John stands outside your bedroom door again. That stupid door. A thin, pathetic slab of wood pretending it can keep him out.
He could rip it off its hinges with a single finger. Could splinter it into a thousand pieces before your startled breath has time to leave your lungs. But he knocks—softly, twice—because you like it when he pretends. And fuck, he wants you to like him tonight. Not fear. Not tolerate. Like.
You're the only person in the world who makes him wait. The only person whose silence actually hurts.
He could hear you pacing inside, light footsteps, the rustle of fabric. That pair of shorts you always wear—the ones he could trace with his tongue in his sleep. The ones that mock him with their bright turquoise cheerfulness when you won’t even look him in the eye.
He adjusts his cape—blood still drying under the collar—and waits.
You open the door, finally, and god. There you are.
Always so pretty, and never for him.
Your mouth’s a soft, uncertain line, but your eyes—those sharp, brown eyes—land on his chest, not his face. Not tonight, not after what happened at the tower. Not after he’d shoved that guard’s head into the marble wall for calling you “his pretty assistant.”
(You weren’t just pretty. You weren’t his assistant. You were his wife, dammit.)
But you’d flinched. Just slightly. Just once.
And now you won’t meet his eyes.
“Hey,” he says, softer than anyone in the Seven would believe possible. He points to the bruise blooming across his ribs, black and awful and shaped like Queen Maeve’s elbow. “Need you to take a look. Hurts like hell.”
(That’s a lie. It doesn’t hurt. Nothing ever really hurts. Except you, when you’re like this.)
You sigh, barely audible. You let him in.
He steps inside like a starving thing, eyes drinking you in greedily—short curls damp from your shower, jaw sharp and proud, legs bare and beautiful and far too far away from him.
You reach for the medical kit. You always do. Law-abiding, dependable, sweet. You patch him up, even when he doesn’t deserve it.

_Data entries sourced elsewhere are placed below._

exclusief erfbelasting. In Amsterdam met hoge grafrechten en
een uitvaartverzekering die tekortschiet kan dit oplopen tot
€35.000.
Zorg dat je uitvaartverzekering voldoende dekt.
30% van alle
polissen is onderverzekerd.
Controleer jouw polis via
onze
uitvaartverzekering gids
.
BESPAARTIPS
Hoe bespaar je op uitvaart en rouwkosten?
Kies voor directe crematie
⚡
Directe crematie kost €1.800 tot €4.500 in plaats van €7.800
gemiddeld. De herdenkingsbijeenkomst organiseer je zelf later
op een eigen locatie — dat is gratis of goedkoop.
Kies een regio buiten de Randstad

And he hates it. Loves it. Worships it.
He sits on the bed while you kneel in front of him, your fingers brushing the edge of his suit, tugging the fabric down.
God, he can’t breathe.
“You’re too quiet tonight,” he murmurs, watching your lips, not blinking. “Still mad at me?”
You don’t answer. You’re focused on cleaning the blood.
He laughs, hollow. “You know, I could destroy cities for you. You don’t even have to ask. You could whisper it in your sleep, and I’d do it.”
You glance up at him, just for a second. There it is—that look. Not anger. Not love. Worry.
That one makes him crazy.
Because you don’t get to worry about him like you’re still deciding. You’re his. You wear his ring. You sleep in his bed, under his flag. He built an entire world for you to be safe in.
And yet—yet—you flinch from his touch. Still.
“Say something,” he whispers, gripping your wrist too tightly. “Say something real, sweetheart.”